Trade between Asia and Africa in the 16th century involved precious things like spices, fabric and exotic animals. But often, the cargo included something far more valuable and tragic. Abyssinian Slaves. Purchased from the Ethiopian Empire, these slaves were shipped to large slave markets in the Persian Gulf. Here, wealthy men from Asia and parts of Europe took their pick to add to their household staff and armies. The Abyssinian slaves brought to South Central Deccan India were called Habshis, from the Arabic word for Abysinnia, “al-Habash”. They were in high demand for their skill and strength as warriors. The Deccan was a land of opportunity for these men who through their deeds here, often gained freedom and rank.
The most famous of these Habshis was Malik Ambar. He was born in 1549 in a place called Harar in Ethiopia to a poor family with many children. His own parents sold him as a child to slavers. He grew up a slave, changing hands several times till he was finally sold at Baghdad to Changiz Khan, the Prime Minister of the Deccan Sultanate of Ahmednagar. In the Deccan, Malik Ambar was encouraged to learn the art of governance from his master. After Khan’s death, Ambar was released from slavery and joined an army of mercenaries. He became an excellent warrior and word of him reached the Sultan of Ahmednagar. He was summoned to court and offered a permanent position.
By the 1590s, the Mughal Emperor who ruled in the north decided to bring the Deccan under his control. Malik Ambar remained loyal to the Sultan’s successors, helping them defend Ahmednagar fort till the assassination of its regent in 1599. Ambar escaped with many officials of Ahmednagar to the town of Paranda in present day Maharashtra in western India. Here, he established a new capital, vehemently calling it Ahmednagar. He set Murtaza Shah II, the descendant of the Sultan who had employed him, on the throne, and assumed the role of prime minister and regent of this new Ahmednagar. Later, the capital was shifted to a village christened by Ambar as Khadki.

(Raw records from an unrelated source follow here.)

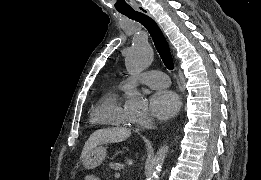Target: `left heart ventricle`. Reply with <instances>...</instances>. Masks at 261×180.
I'll return each mask as SVG.
<instances>
[{"instance_id":"left-heart-ventricle-1","label":"left heart ventricle","mask_w":261,"mask_h":180,"mask_svg":"<svg viewBox=\"0 0 261 180\" xmlns=\"http://www.w3.org/2000/svg\"><path fill=\"white\" fill-rule=\"evenodd\" d=\"M124 115L129 120H139L141 113H134L133 110H123Z\"/></svg>"}]
</instances>
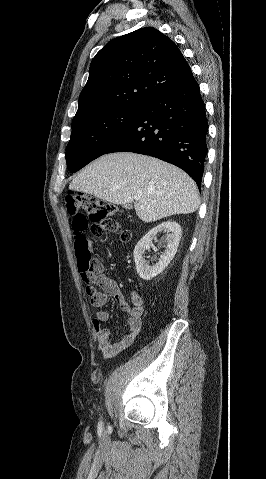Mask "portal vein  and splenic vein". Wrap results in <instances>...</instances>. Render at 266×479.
Instances as JSON below:
<instances>
[{
    "mask_svg": "<svg viewBox=\"0 0 266 479\" xmlns=\"http://www.w3.org/2000/svg\"><path fill=\"white\" fill-rule=\"evenodd\" d=\"M134 199H135V200H139V199H140V195H135V196H134Z\"/></svg>",
    "mask_w": 266,
    "mask_h": 479,
    "instance_id": "obj_1",
    "label": "portal vein and splenic vein"
}]
</instances>
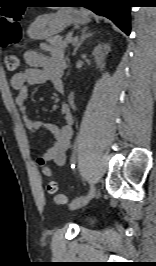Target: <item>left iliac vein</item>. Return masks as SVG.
Instances as JSON below:
<instances>
[{
  "mask_svg": "<svg viewBox=\"0 0 156 266\" xmlns=\"http://www.w3.org/2000/svg\"><path fill=\"white\" fill-rule=\"evenodd\" d=\"M94 196H90L89 198H86L84 196L82 199H80L78 201H75V202H72L70 204V208L73 209V210L74 209H79V208L85 206L86 204H88L93 199Z\"/></svg>",
  "mask_w": 156,
  "mask_h": 266,
  "instance_id": "1",
  "label": "left iliac vein"
}]
</instances>
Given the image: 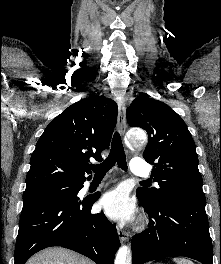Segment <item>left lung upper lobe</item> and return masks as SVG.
<instances>
[{
  "label": "left lung upper lobe",
  "mask_w": 221,
  "mask_h": 264,
  "mask_svg": "<svg viewBox=\"0 0 221 264\" xmlns=\"http://www.w3.org/2000/svg\"><path fill=\"white\" fill-rule=\"evenodd\" d=\"M127 120L148 133L143 157L154 165L152 177L159 184L138 188L140 202L152 205L173 199L206 204L195 143L182 118L165 103L143 96L133 100Z\"/></svg>",
  "instance_id": "left-lung-upper-lobe-1"
}]
</instances>
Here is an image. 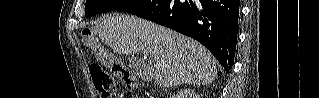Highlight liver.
<instances>
[{
	"label": "liver",
	"instance_id": "1",
	"mask_svg": "<svg viewBox=\"0 0 319 98\" xmlns=\"http://www.w3.org/2000/svg\"><path fill=\"white\" fill-rule=\"evenodd\" d=\"M92 31L117 54L148 51L154 62L151 76L161 87L208 85L217 77L216 61L204 46L151 21L113 13Z\"/></svg>",
	"mask_w": 319,
	"mask_h": 98
}]
</instances>
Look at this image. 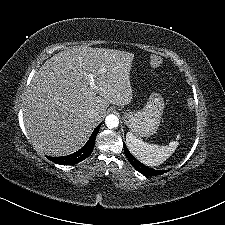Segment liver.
Instances as JSON below:
<instances>
[{
    "label": "liver",
    "instance_id": "liver-1",
    "mask_svg": "<svg viewBox=\"0 0 225 225\" xmlns=\"http://www.w3.org/2000/svg\"><path fill=\"white\" fill-rule=\"evenodd\" d=\"M133 59L129 52L91 47H73L48 59L34 75L23 107L34 148L49 156L81 148L110 104L131 102ZM88 74H94L96 88ZM90 111L99 114L92 118Z\"/></svg>",
    "mask_w": 225,
    "mask_h": 225
}]
</instances>
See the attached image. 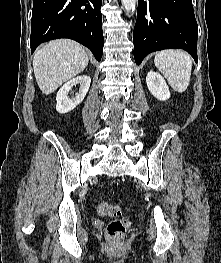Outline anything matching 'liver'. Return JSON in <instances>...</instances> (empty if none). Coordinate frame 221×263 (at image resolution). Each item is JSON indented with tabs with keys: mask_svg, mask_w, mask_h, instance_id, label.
<instances>
[{
	"mask_svg": "<svg viewBox=\"0 0 221 263\" xmlns=\"http://www.w3.org/2000/svg\"><path fill=\"white\" fill-rule=\"evenodd\" d=\"M88 55L77 42L53 40L39 49L33 59L34 74L43 94H51L88 65Z\"/></svg>",
	"mask_w": 221,
	"mask_h": 263,
	"instance_id": "obj_1",
	"label": "liver"
}]
</instances>
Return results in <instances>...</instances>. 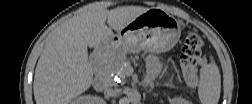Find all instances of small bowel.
<instances>
[{
  "label": "small bowel",
  "instance_id": "obj_1",
  "mask_svg": "<svg viewBox=\"0 0 252 104\" xmlns=\"http://www.w3.org/2000/svg\"><path fill=\"white\" fill-rule=\"evenodd\" d=\"M147 65H148V80L155 79L159 72H160V66L156 58L149 57L147 59Z\"/></svg>",
  "mask_w": 252,
  "mask_h": 104
}]
</instances>
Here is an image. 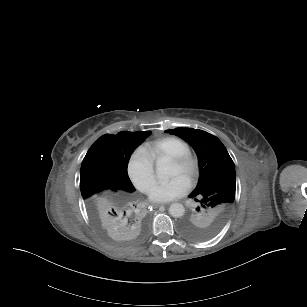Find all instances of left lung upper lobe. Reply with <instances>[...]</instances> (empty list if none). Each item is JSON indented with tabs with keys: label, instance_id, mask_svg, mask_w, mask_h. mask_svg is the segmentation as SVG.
I'll return each instance as SVG.
<instances>
[{
	"label": "left lung upper lobe",
	"instance_id": "5c2ea615",
	"mask_svg": "<svg viewBox=\"0 0 307 307\" xmlns=\"http://www.w3.org/2000/svg\"><path fill=\"white\" fill-rule=\"evenodd\" d=\"M187 141L195 150L200 177L189 195L198 207L180 223L181 232L193 240H206L224 226L235 199V165L225 146L214 135L198 129L167 130Z\"/></svg>",
	"mask_w": 307,
	"mask_h": 307
}]
</instances>
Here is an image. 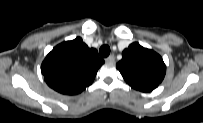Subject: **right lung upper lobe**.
Returning <instances> with one entry per match:
<instances>
[{
    "instance_id": "cb5924a9",
    "label": "right lung upper lobe",
    "mask_w": 203,
    "mask_h": 123,
    "mask_svg": "<svg viewBox=\"0 0 203 123\" xmlns=\"http://www.w3.org/2000/svg\"><path fill=\"white\" fill-rule=\"evenodd\" d=\"M104 63L94 48H89L82 38L57 45L46 56L41 72L46 83L59 93L75 95L89 86Z\"/></svg>"
}]
</instances>
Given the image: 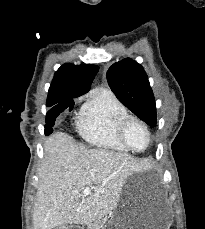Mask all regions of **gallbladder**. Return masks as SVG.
Masks as SVG:
<instances>
[{
	"label": "gallbladder",
	"instance_id": "1",
	"mask_svg": "<svg viewBox=\"0 0 205 229\" xmlns=\"http://www.w3.org/2000/svg\"><path fill=\"white\" fill-rule=\"evenodd\" d=\"M54 229H69L66 225L57 226Z\"/></svg>",
	"mask_w": 205,
	"mask_h": 229
}]
</instances>
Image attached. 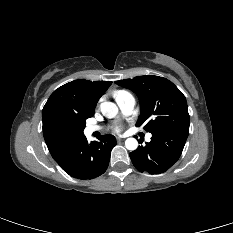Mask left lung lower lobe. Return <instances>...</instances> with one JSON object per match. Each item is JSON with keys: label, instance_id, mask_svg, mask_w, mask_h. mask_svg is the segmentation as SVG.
<instances>
[{"label": "left lung lower lobe", "instance_id": "0a47b994", "mask_svg": "<svg viewBox=\"0 0 233 233\" xmlns=\"http://www.w3.org/2000/svg\"><path fill=\"white\" fill-rule=\"evenodd\" d=\"M189 134V128L178 127L152 134L151 142L130 153L140 172L160 174L179 159Z\"/></svg>", "mask_w": 233, "mask_h": 233}]
</instances>
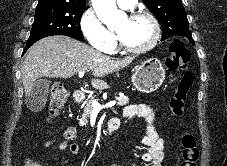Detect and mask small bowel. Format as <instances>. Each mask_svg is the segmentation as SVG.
<instances>
[{
	"label": "small bowel",
	"mask_w": 227,
	"mask_h": 166,
	"mask_svg": "<svg viewBox=\"0 0 227 166\" xmlns=\"http://www.w3.org/2000/svg\"><path fill=\"white\" fill-rule=\"evenodd\" d=\"M123 116L126 118L142 117L146 121V135L143 138V143L146 150L140 154V159L148 162L150 166H162L164 160L163 148L164 140L158 135L154 124L155 113L147 104H132L128 105L123 110ZM117 124L119 126V121ZM117 126V127H118ZM76 129L68 127L61 134V138L55 143L58 145L60 152L69 151L71 155H77L80 152V146L76 143L69 144V141L75 139ZM52 142L45 143L49 146Z\"/></svg>",
	"instance_id": "small-bowel-1"
}]
</instances>
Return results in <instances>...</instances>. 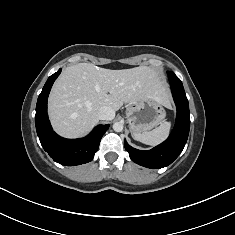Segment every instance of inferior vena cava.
I'll use <instances>...</instances> for the list:
<instances>
[{
    "label": "inferior vena cava",
    "mask_w": 235,
    "mask_h": 235,
    "mask_svg": "<svg viewBox=\"0 0 235 235\" xmlns=\"http://www.w3.org/2000/svg\"><path fill=\"white\" fill-rule=\"evenodd\" d=\"M115 117V111L109 106H102L98 111L100 120H112Z\"/></svg>",
    "instance_id": "1"
}]
</instances>
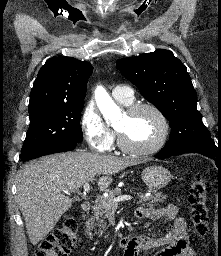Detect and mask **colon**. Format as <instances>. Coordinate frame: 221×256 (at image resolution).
Instances as JSON below:
<instances>
[{
    "mask_svg": "<svg viewBox=\"0 0 221 256\" xmlns=\"http://www.w3.org/2000/svg\"><path fill=\"white\" fill-rule=\"evenodd\" d=\"M206 199L205 180L201 175H196L190 185L188 201L193 228L200 237L206 236L209 229ZM77 228L74 219H66L41 241L34 256H68L76 246Z\"/></svg>",
    "mask_w": 221,
    "mask_h": 256,
    "instance_id": "5ec220e1",
    "label": "colon"
}]
</instances>
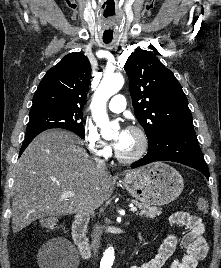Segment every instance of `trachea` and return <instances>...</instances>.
Instances as JSON below:
<instances>
[{"label":"trachea","instance_id":"obj_1","mask_svg":"<svg viewBox=\"0 0 221 268\" xmlns=\"http://www.w3.org/2000/svg\"><path fill=\"white\" fill-rule=\"evenodd\" d=\"M112 40H104L105 43H110Z\"/></svg>","mask_w":221,"mask_h":268}]
</instances>
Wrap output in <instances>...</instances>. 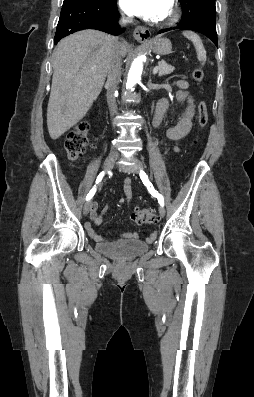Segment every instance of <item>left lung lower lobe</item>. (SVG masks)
<instances>
[{
    "label": "left lung lower lobe",
    "mask_w": 254,
    "mask_h": 397,
    "mask_svg": "<svg viewBox=\"0 0 254 397\" xmlns=\"http://www.w3.org/2000/svg\"><path fill=\"white\" fill-rule=\"evenodd\" d=\"M180 3L183 8V14L177 28L200 32L210 38L214 44L218 46L215 0H185ZM171 29L172 28L162 29L159 33Z\"/></svg>",
    "instance_id": "0a47b994"
}]
</instances>
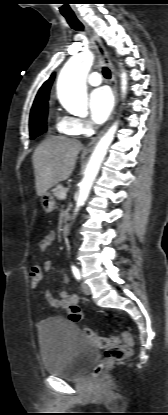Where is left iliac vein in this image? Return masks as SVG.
Listing matches in <instances>:
<instances>
[{"instance_id": "left-iliac-vein-1", "label": "left iliac vein", "mask_w": 168, "mask_h": 415, "mask_svg": "<svg viewBox=\"0 0 168 415\" xmlns=\"http://www.w3.org/2000/svg\"><path fill=\"white\" fill-rule=\"evenodd\" d=\"M81 287H82L83 292L86 295H90L91 294V289H90V287L86 283L82 282L81 283Z\"/></svg>"}]
</instances>
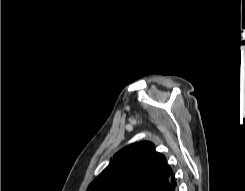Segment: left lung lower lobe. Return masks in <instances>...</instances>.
Wrapping results in <instances>:
<instances>
[{"mask_svg":"<svg viewBox=\"0 0 245 191\" xmlns=\"http://www.w3.org/2000/svg\"><path fill=\"white\" fill-rule=\"evenodd\" d=\"M160 191H177V182L174 176L169 180V182L163 186Z\"/></svg>","mask_w":245,"mask_h":191,"instance_id":"obj_1","label":"left lung lower lobe"}]
</instances>
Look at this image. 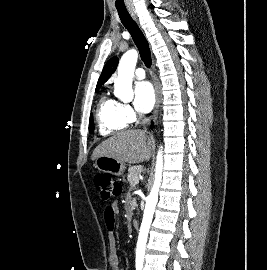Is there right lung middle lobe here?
Listing matches in <instances>:
<instances>
[{
    "instance_id": "1",
    "label": "right lung middle lobe",
    "mask_w": 267,
    "mask_h": 270,
    "mask_svg": "<svg viewBox=\"0 0 267 270\" xmlns=\"http://www.w3.org/2000/svg\"><path fill=\"white\" fill-rule=\"evenodd\" d=\"M98 91V89H96V92ZM94 130V122H93V116H90V120H89V132H93Z\"/></svg>"
}]
</instances>
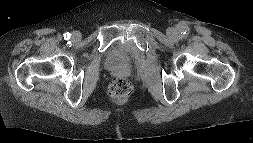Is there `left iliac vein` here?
<instances>
[{"label": "left iliac vein", "mask_w": 253, "mask_h": 143, "mask_svg": "<svg viewBox=\"0 0 253 143\" xmlns=\"http://www.w3.org/2000/svg\"><path fill=\"white\" fill-rule=\"evenodd\" d=\"M167 36L171 40H176L178 38V33L174 28H169L166 32Z\"/></svg>", "instance_id": "1"}]
</instances>
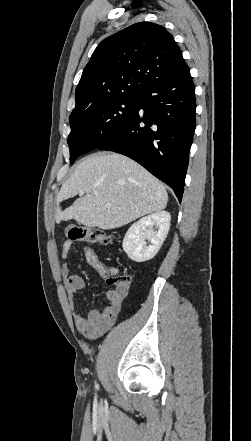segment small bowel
Here are the masks:
<instances>
[{
    "mask_svg": "<svg viewBox=\"0 0 251 441\" xmlns=\"http://www.w3.org/2000/svg\"><path fill=\"white\" fill-rule=\"evenodd\" d=\"M71 246L72 244L70 241L63 243L61 247L62 258H68ZM84 254L87 262L103 277L106 268L99 260L94 249L91 247H85ZM62 274L66 279V289L70 297L71 308L77 330L88 339H95L106 333L117 320L123 300L127 296L128 287L115 286L114 288L106 290V306L102 310L93 309L87 314H84L76 307L74 296L85 288V281L81 276L73 273L69 264H64L62 266Z\"/></svg>",
    "mask_w": 251,
    "mask_h": 441,
    "instance_id": "small-bowel-1",
    "label": "small bowel"
}]
</instances>
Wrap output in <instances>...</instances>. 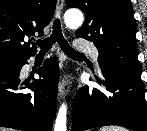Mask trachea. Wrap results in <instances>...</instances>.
<instances>
[{
	"instance_id": "trachea-1",
	"label": "trachea",
	"mask_w": 147,
	"mask_h": 131,
	"mask_svg": "<svg viewBox=\"0 0 147 131\" xmlns=\"http://www.w3.org/2000/svg\"><path fill=\"white\" fill-rule=\"evenodd\" d=\"M57 42L60 45V48L63 50V52L72 58H78L83 57L82 53H79L75 51L67 42V40L64 38L61 30V24L58 19H56L53 23V31L52 34L43 39L38 40L37 44L40 47V54H45L49 49L52 47V45Z\"/></svg>"
}]
</instances>
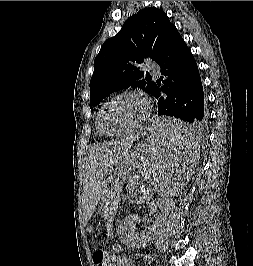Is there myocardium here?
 I'll use <instances>...</instances> for the list:
<instances>
[{"instance_id":"1","label":"myocardium","mask_w":253,"mask_h":266,"mask_svg":"<svg viewBox=\"0 0 253 266\" xmlns=\"http://www.w3.org/2000/svg\"><path fill=\"white\" fill-rule=\"evenodd\" d=\"M124 96H134V97L139 98L144 103V112H143V114L130 127L126 128L124 130L118 131V132H114V133H105L102 130L101 124H100V119H101L102 112L104 111V109L109 104H111L115 100H117V99H119L121 97H124ZM151 111H152L151 101L149 100V98L144 93H142L140 91H137V90H125V91L119 92L118 94L114 95L111 99H109L107 102H105L101 106L100 110L98 111L97 117H96V128H97V131L103 137H116V136H120V135H123V134H127V133L139 128L140 126H142L147 121V119L149 118V116L151 114Z\"/></svg>"}]
</instances>
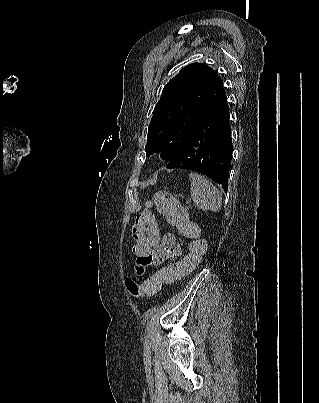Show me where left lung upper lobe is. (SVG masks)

Ambar was committed to bringing about infrastructural development and administrative reforms and Khadki soon developed into a fine city.
In 1612, he designed the first aqueduct in Khadki to solve the problem of water shortage. There were no reservoirs and natural water reserves in the area. The surrounding landscape made it difficult to construct canals to bring in water from a small perennial stream in the hills. Undeterred, Malik ventured into the project and in 15 months, the ‘nehr’ or canal system engineered with an ingenious water mill was supplying clean water to the entire city. Malik also introduced a scientific method to assess and collect revenue which protected the interests of the peasants by reducing intermediaries. The reforms known as Malik Ambar Dhara, became the basis of all future revenue systems in the Deccan. Widely respected for his tact, farsightedness, administrative capacity, diplomatic skill and superb general-ship, Ambar accumulated enough clout to have one of his daughters married to the Sultan. How could the king refuse his maker?
Ambar never forgot the Mughals and their assault on the old Ahmednagar. He recruited and trained an army in the art of guerrilla warfare and used it to attack the fort of old Ahmednagar, several times. He never successfully defeated the Mughals but was a thorn in their side till his death on 14th May, 1626 at the ripe old age of 80.
After his death, his son Fateh Khan took over and renamed Khadki as Fatehnagar. He was not as capable as his father. By 1633, the Mughals achieved their Deccan dream and all of Deccan including Fatehnagar was theirs. Then, in 1653, the Mughal prince Aurungzeb was made the region’s viceroy. He made Malik Ambar’s fine city his capital and renamed it Aurangabad, the name it still holds today.